Basic Planar Robotics Multi-Agent Environment#

class gymnasium_planar_robotics.envs.basic_envs.BasicPlanarRoboticsMultiAgentEnv(layout_tiles: ndarray, num_movers: int, tile_params: dict[str, any] | None = None, mover_params: dict[str, any] | None = None, initial_mover_zpos: float = 0.005, table_height: float = 0.4, std_noise: ndarray | float = 1e-05, render_mode: str | None = 'human', default_cam_config: dict[str, any] | None = None, width_no_camera_specified: int = 1240, height_no_camera_specified: int = 1080, collision_params: dict[str, any] | None = None, initial_mover_start_xy_pos: ndarray | None = None, initial_mover_goal_xy_pos: ndarray | None = None, custom_model_xml_strings: dict[str, str] | None = None, use_mj_passive_viewer: bool = False)[source]

A base class for multi-agent reinforcement learning environments in the field of planar robotics that follow the PettingZoo API. A more detailed explanation of all parameters can be found in the documentation of the BasicPlanarRoboticsEnv.

Parameters:
  • layout_tiles – the tile layout

  • num_movers – the number of movers

  • tile_params – tile parameters such as the size and mass, defaults to None

  • mover_params – mover parameters such as the size and mass, defaults to None

  • initial_mover_zpos – the initial distance between the bottom of the mover and the top of a tile, defaults to 0.005 [m]
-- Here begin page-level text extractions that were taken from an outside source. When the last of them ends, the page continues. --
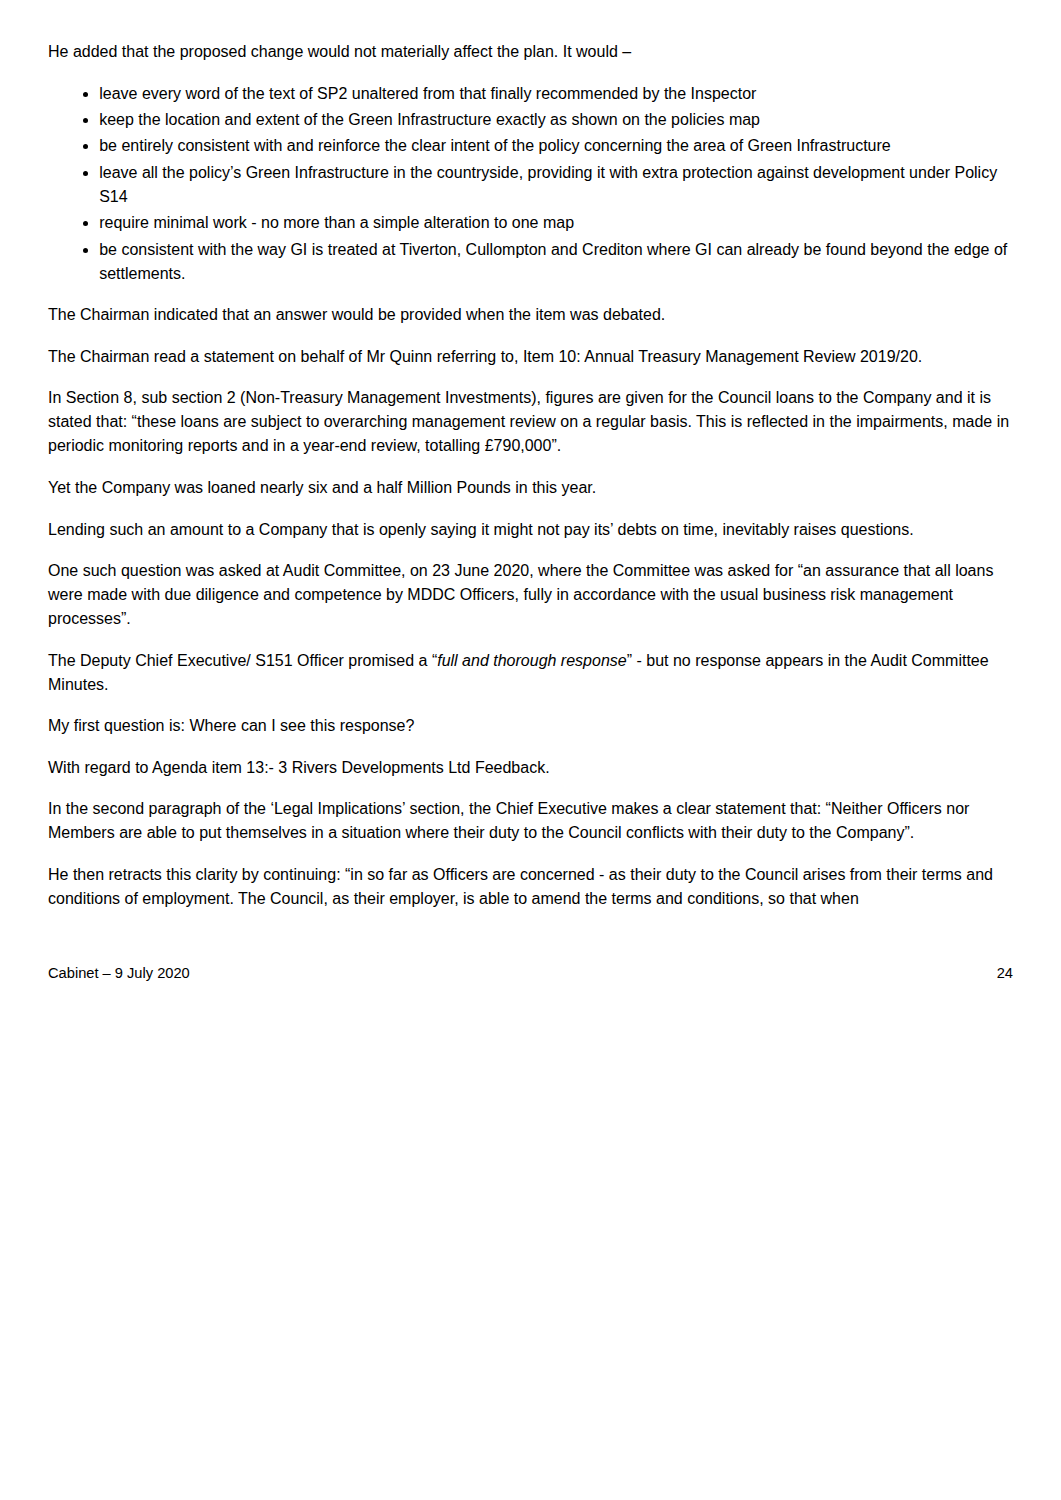He added that the proposed change would not materially affect the plan. It would –
leave every word of the text of SP2 unaltered from that finally recommended by the Inspector
keep the location and extent of the Green Infrastructure exactly as shown on the policies map
be entirely consistent with and reinforce the clear intent of the policy concerning the area of Green Infrastructure
leave all the policy’s Green Infrastructure in the countryside, providing it with extra protection against development under Policy S14
require minimal work - no more than a simple alteration to one map
be consistent with the way GI is treated at Tiverton, Cullompton and Crediton where GI can already be found beyond the edge of settlements.
The Chairman indicated that an answer would be provided when the item was debated.
The Chairman read a statement on behalf of Mr Quinn referring to, Item 10: Annual Treasury Management Review 2019/20.
In Section 8, sub section 2 (Non-Treasury Management Investments), figures are given for the Council loans to the Company and it is stated that: “these loans are subject to overarching management review on a regular basis. This is reflected in the impairments, made in periodic monitoring reports and in a year-end review, totalling £790,000”.
Yet the Company was loaned nearly six and a half Million Pounds in this year.
Lending such an amount to a Company that is openly saying it might not pay its’ debts on time, inevitably raises questions.
One such question was asked at Audit Committee, on 23 June 2020, where the Committee was asked for “an assurance that all loans were made with due diligence and competence by MDDC Officers, fully in accordance with the usual business risk management processes”.
The Deputy Chief Executive/ S151 Officer promised a “full and thorough response” - but no response appears in the Audit Committee Minutes.
My first question is: Where can I see this response?
With regard to Agenda item 13:- 3 Rivers Developments Ltd Feedback.
In the second paragraph of the ‘Legal Implications’ section, the Chief Executive makes a clear statement that: “Neither Officers nor Members are able to put themselves in a situation where their duty to the Council conflicts with their duty to the Company”.
He then retracts this clarity by continuing: “in so far as Officers are concerned - as their duty to the Council arises from their terms and conditions of employment. The Council, as their employer, is able to amend the terms and conditions, so that when
Cabinet – 9 July 2020 24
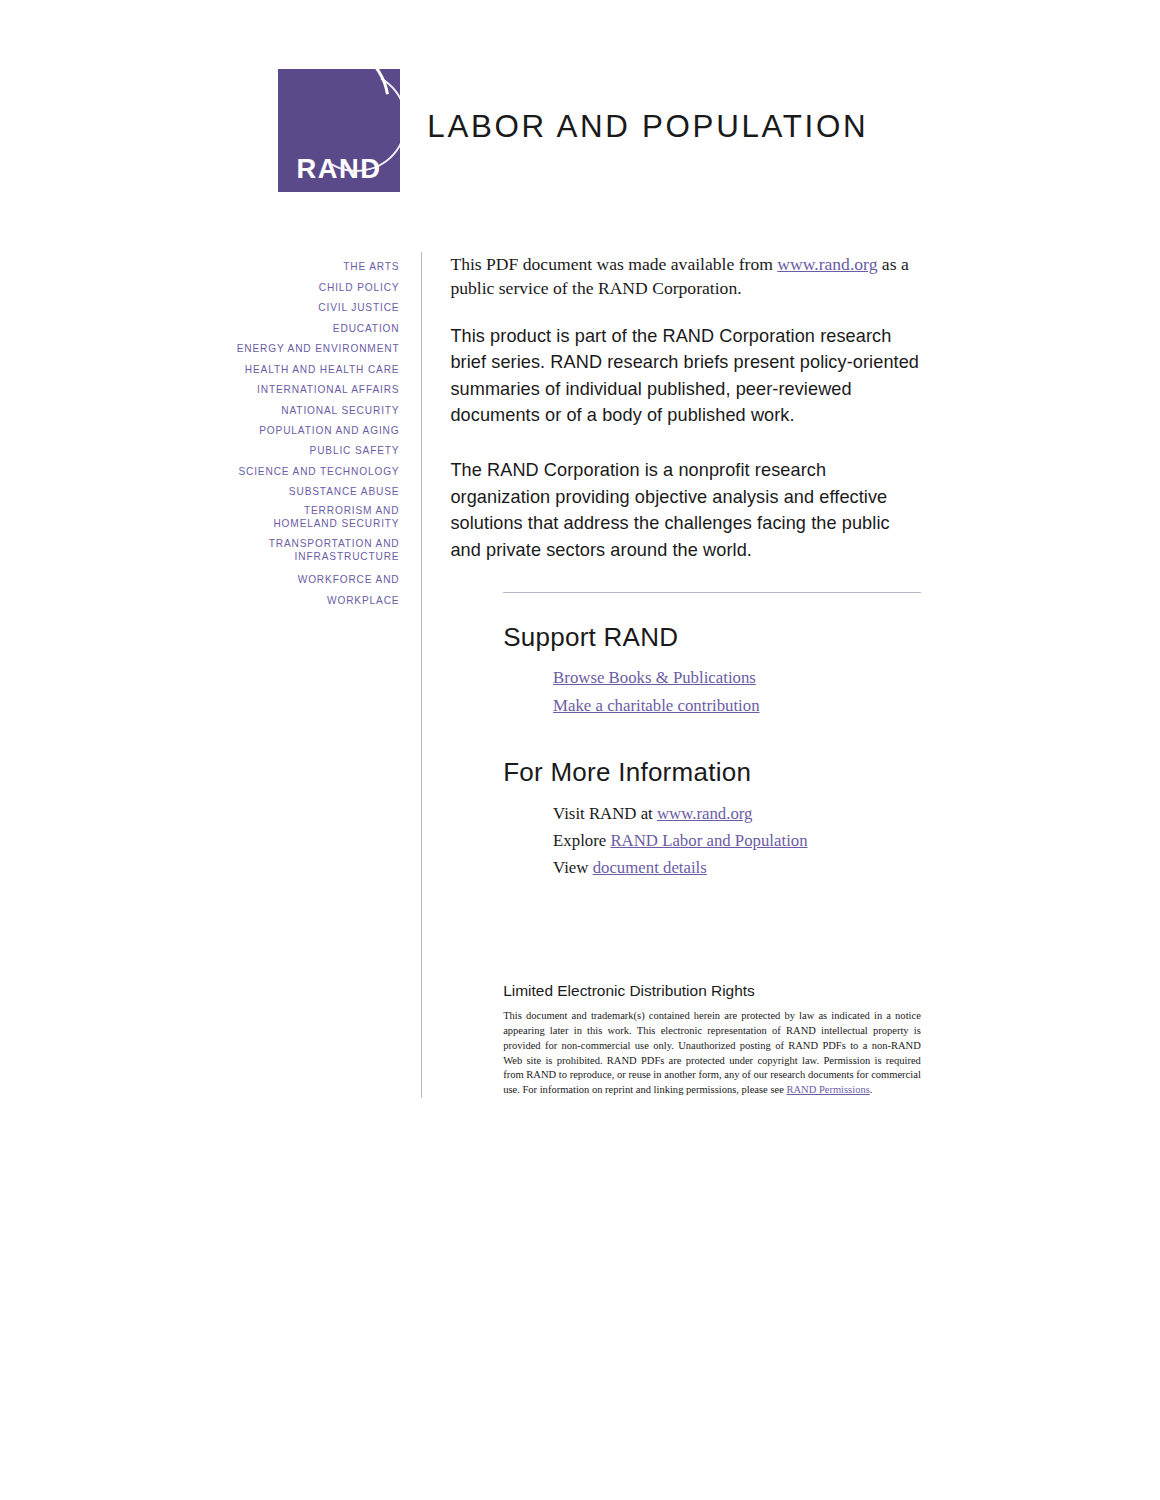RAND
LABOR AND POPULATION
THE ARTS
CHILD POLICY
CIVIL JUSTICE
EDUCATION
ENERGY AND ENVIRONMENT
HEALTH AND HEALTH CARE
INTERNATIONAL AFFAIRS
NATIONAL SECURITY
POPULATION AND AGING
PUBLIC SAFETY
SCIENCE AND TECHNOLOGY
SUBSTANCE ABUSE
TERRORISM AND
HOMELAND SECURITY
TRANSPORTATION AND
INFRASTRUCTURE
WORKFORCE AND WORKPLACE
This PDF document was made available from www.rand.org as a public service of the RAND Corporation.
This product is part of the RAND Corporation research brief series. RAND research briefs present policy-oriented summaries of individual published, peer-reviewed documents or of a body of published work.
The RAND Corporation is a nonprofit research organization providing objective analysis and effective solutions that address the challenges facing the public and private sectors around the world.
Support RAND
Browse Books & Publications
Make a charitable contribution
For More Information
Visit RAND at www.rand.org
Explore RAND Labor and Population
View document details
Limited Electronic Distribution Rights
This document and trademark(s) contained herein are protected by law as indicated in a notice appearing later in this work. This electronic representation of RAND intellectual property is provided for non-commercial use only. Unauthorized posting of RAND PDFs to a non-RAND Web site is prohibited. RAND PDFs are protected under copyright law. Permission is required from RAND to reproduce, or reuse in another form, any of our research documents for commercial use. For information on reprint and linking permissions, please see RAND Permissions.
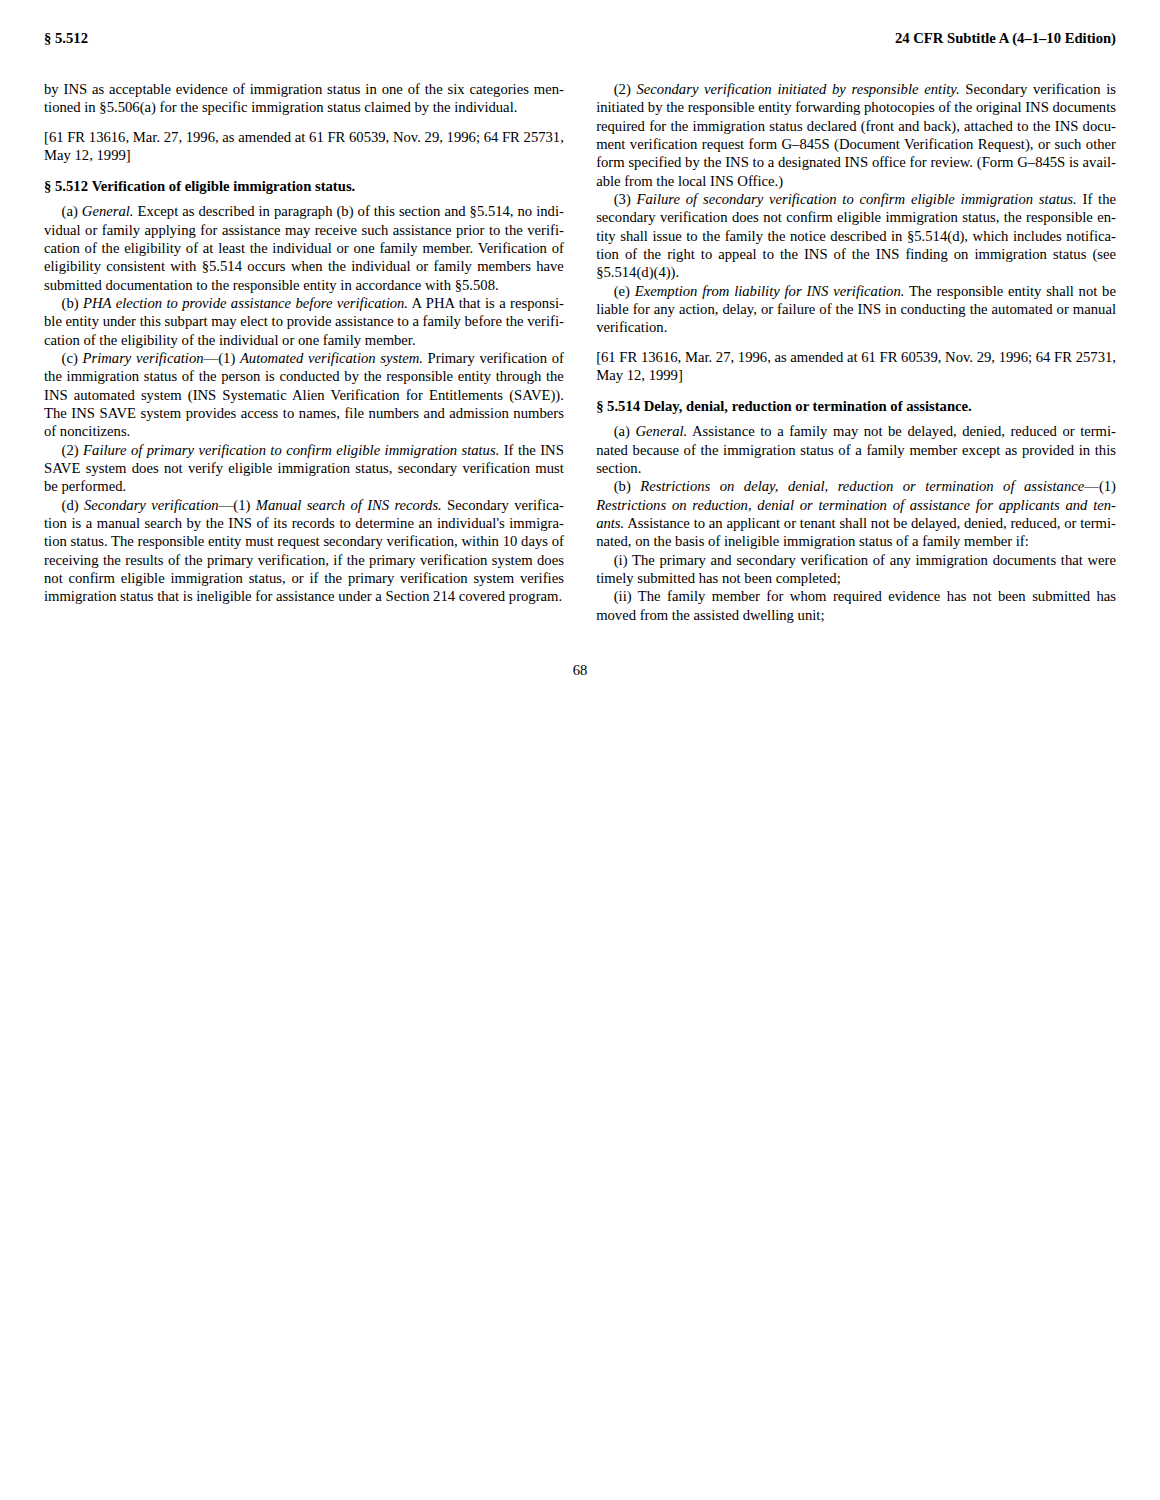§ 5.512 24 CFR Subtitle A (4–1–10 Edition)
by INS as acceptable evidence of immigration status in one of the six categories mentioned in §5.506(a) for the specific immigration status claimed by the individual.
[61 FR 13616, Mar. 27, 1996, as amended at 61 FR 60539, Nov. 29, 1996; 64 FR 25731, May 12, 1999]
§ 5.512 Verification of eligible immigration status.
(a) General. Except as described in paragraph (b) of this section and §5.514, no individual or family applying for assistance may receive such assistance prior to the verification of the eligibility of at least the individual or one family member. Verification of eligibility consistent with §5.514 occurs when the individual or family members have submitted documentation to the responsible entity in accordance with §5.508.
(b) PHA election to provide assistance before verification. A PHA that is a responsible entity under this subpart may elect to provide assistance to a family before the verification of the eligibility of the individual or one family member.
(c) Primary verification—(1) Automated verification system. Primary verification of the immigration status of the person is conducted by the responsible entity through the INS automated system (INS Systematic Alien Verification for Entitlements (SAVE)). The INS SAVE system provides access to names, file numbers and admission numbers of noncitizens.
(2) Failure of primary verification to confirm eligible immigration status. If the INS SAVE system does not verify eligible immigration status, secondary verification must be performed.
(d) Secondary verification—(1) Manual search of INS records. Secondary verification is a manual search by the INS of its records to determine an individual's immigration status. The responsible entity must request secondary verification, within 10 days of receiving the results of the primary verification, if the primary verification system does not confirm eligible immigration status, or if the primary verification system verifies immigration status that is ineligible for assistance under a Section 214 covered program.
(2) Secondary verification initiated by responsible entity. Secondary verification is initiated by the responsible entity forwarding photocopies of the original INS documents required for the immigration status declared (front and back), attached to the INS document verification request form G–845S (Document Verification Request), or such other form specified by the INS to a designated INS office for review. (Form G–845S is available from the local INS Office.)
(3) Failure of secondary verification to confirm eligible immigration status. If the secondary verification does not confirm eligible immigration status, the responsible entity shall issue to the family the notice described in §5.514(d), which includes notification of the right to appeal to the INS of the INS finding on immigration status (see §5.514(d)(4)).
(e) Exemption from liability for INS verification. The responsible entity shall not be liable for any action, delay, or failure of the INS in conducting the automated or manual verification.
[61 FR 13616, Mar. 27, 1996, as amended at 61 FR 60539, Nov. 29, 1996; 64 FR 25731, May 12, 1999]
§ 5.514 Delay, denial, reduction or termination of assistance.
(a) General. Assistance to a family may not be delayed, denied, reduced or terminated because of the immigration status of a family member except as provided in this section.
(b) Restrictions on delay, denial, reduction or termination of assistance—(1) Restrictions on reduction, denial or termination of assistance for applicants and tenants. Assistance to an applicant or tenant shall not be delayed, denied, reduced, or terminated, on the basis of ineligible immigration status of a family member if:
(i) The primary and secondary verification of any immigration documents that were timely submitted has not been completed;
(ii) The family member for whom required evidence has not been submitted has moved from the assisted dwelling unit;
68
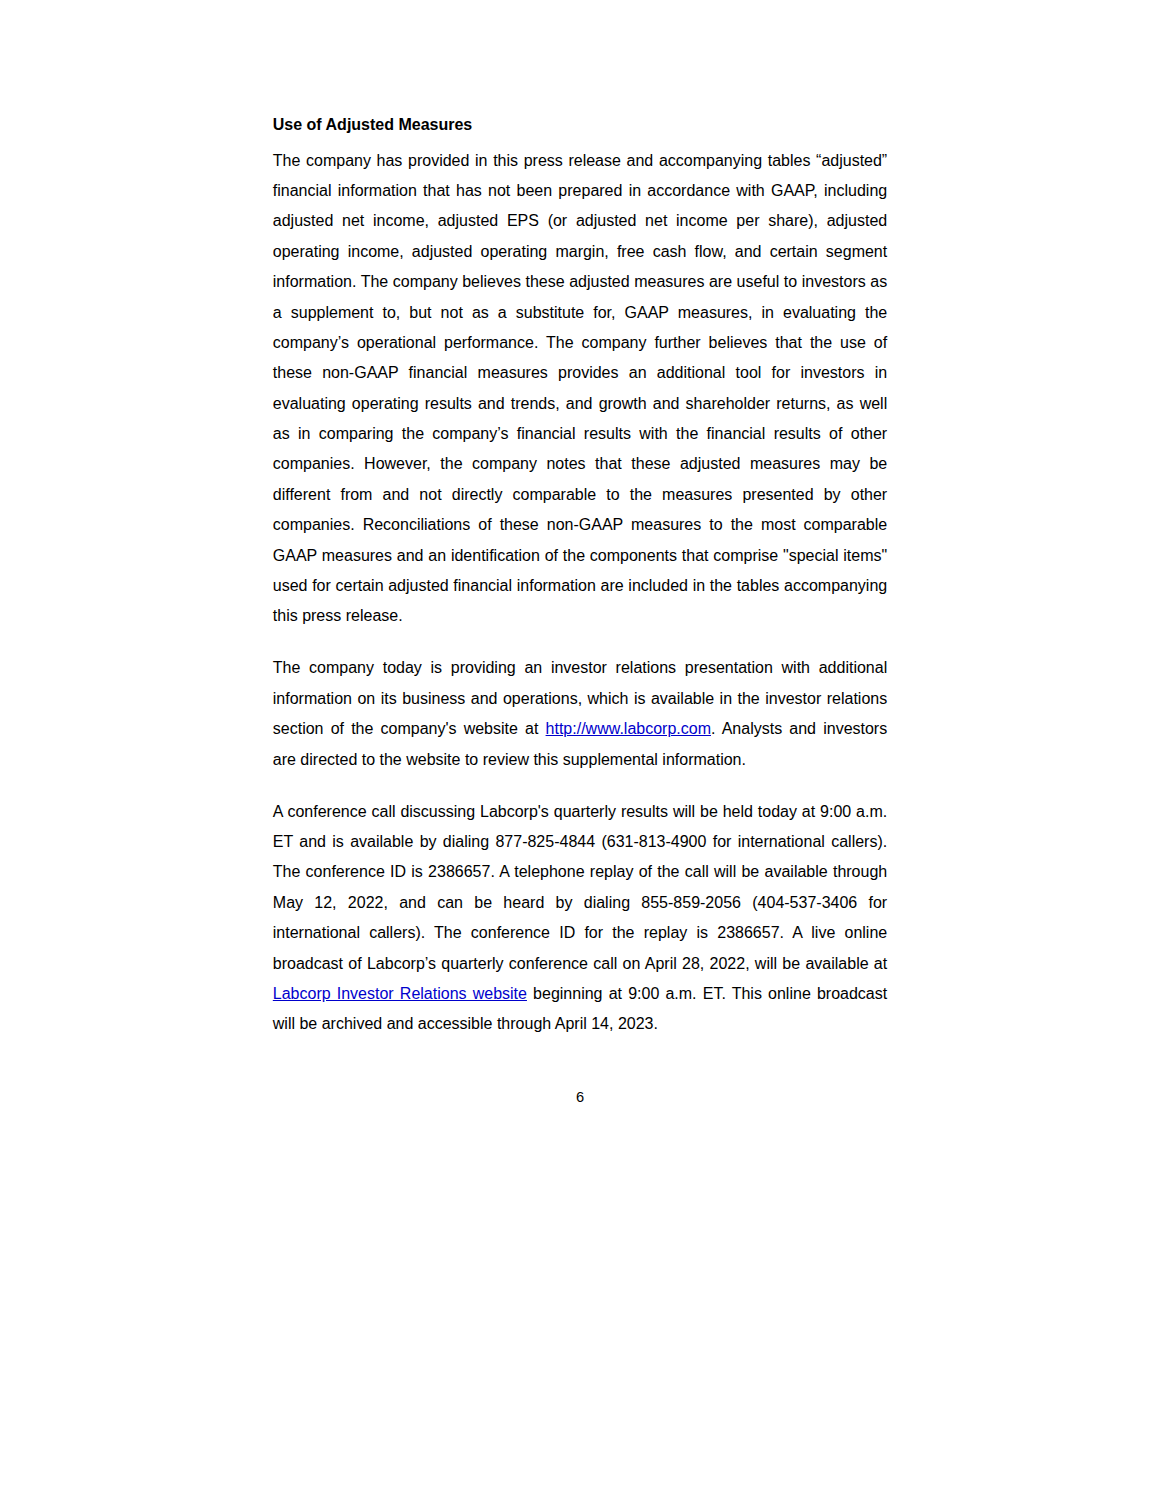Use of Adjusted Measures
The company has provided in this press release and accompanying tables “adjusted” financial information that has not been prepared in accordance with GAAP, including adjusted net income, adjusted EPS (or adjusted net income per share), adjusted operating income, adjusted operating margin, free cash flow, and certain segment information. The company believes these adjusted measures are useful to investors as a supplement to, but not as a substitute for, GAAP measures, in evaluating the company’s operational performance. The company further believes that the use of these non-GAAP financial measures provides an additional tool for investors in evaluating operating results and trends, and growth and shareholder returns, as well as in comparing the company’s financial results with the financial results of other companies. However, the company notes that these adjusted measures may be different from and not directly comparable to the measures presented by other companies. Reconciliations of these non-GAAP measures to the most comparable GAAP measures and an identification of the components that comprise "special items" used for certain adjusted financial information are included in the tables accompanying this press release.
The company today is providing an investor relations presentation with additional information on its business and operations, which is available in the investor relations section of the company's website at http://www.labcorp.com. Analysts and investors are directed to the website to review this supplemental information.
A conference call discussing Labcorp's quarterly results will be held today at 9:00 a.m. ET and is available by dialing 877-825-4844 (631-813-4900 for international callers). The conference ID is 2386657. A telephone replay of the call will be available through May 12, 2022, and can be heard by dialing 855-859-2056 (404-537-3406 for international callers). The conference ID for the replay is 2386657. A live online broadcast of Labcorp’s quarterly conference call on April 28, 2022, will be available at Labcorp Investor Relations website beginning at 9:00 a.m. ET. This online broadcast will be archived and accessible through April 14, 2023.
6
  • table_height – the height of a table on which the tiles are placed, defaults to 0.4 [m]

  • std_noise – the standard deviation of a Gaussian with zero mean used to add noise, defaults to 1e-5

  • render_mode – the mode that is used to render the frames (‘human’, ‘rgb_array’ or None), defaults to ‘human’

  • default_cam_config – dictionary with attribute values of the viewer’s default camera, https://mujoco.readthedocs.io/en/latest/XMLreference.html?highlight=camera#visual-global, defaults to None

  • width_no_camera_specified – if render_mode != ‘human’ and no width is specified, this value is used, defaults to 1240

  • height_no_camera_specified – if render_mode != ‘human’ and no height is specified, this value is used, defaults to 1080

  • collision_params – a dictionary that can be used to specify collision parameters, defaults to None

  • initial_mover_start_xy_pos – the initial (x,y) starting positions of the movers, defaults to None

  • initial_mover_goal_xy_pos – the initial (x,y) goal positions of the movers, defaults to None

  • custom_model_xml_strings – a dictionary containing additional xml strings to provide the ability to add actuators, sensors, objects, robots, etc. to the model, defaults to None

  • use_mj_passive_viewer – whether the MuJoCo passive_viewer should be used, defaults to False. If set to False, the Gymnasium MuJoCo WindowViewer with custom overlays is used.

action_space(agent: AgentID) Space

Takes in agent and returns the action space for that agent.

MUST return the same value for the same agent name

Default implementation is to return the action_spaces dict

check_mover_collision(mover_names: list[str], c_size: float | ndarray, add_safety_offset: bool = False, mover_qpos: ndarray | None = None, add_qpos_noise: bool = False) bool

Check whether two movers specified in mover_names collide. In case of collision shape ‘box’, this method takes the orientation of the movers into account.

Parameters:
  • mover_names – a list of mover names that should be checked (correspond to the body name of the mover in the MuJoCo model)

  • c_size

    the size of the collision shape of the movers

    • collision_shape = ‘circle’:

      use a single float value to specify the same size for all movers and a numpy array of shape (num_movers,) to specify individual sizes for each mover

    • collision_shape = ‘box’:

      use a numpy array of shape (2,) to specify the same size for all movers and a numpy array of shape (num_movers,2) to specify individual sizes for each mover

  • add_safety_offset – whether to add the size offset (can be specified using: collision_params[“offset”]), defaults to False. Note that the same size offset is added for both movers.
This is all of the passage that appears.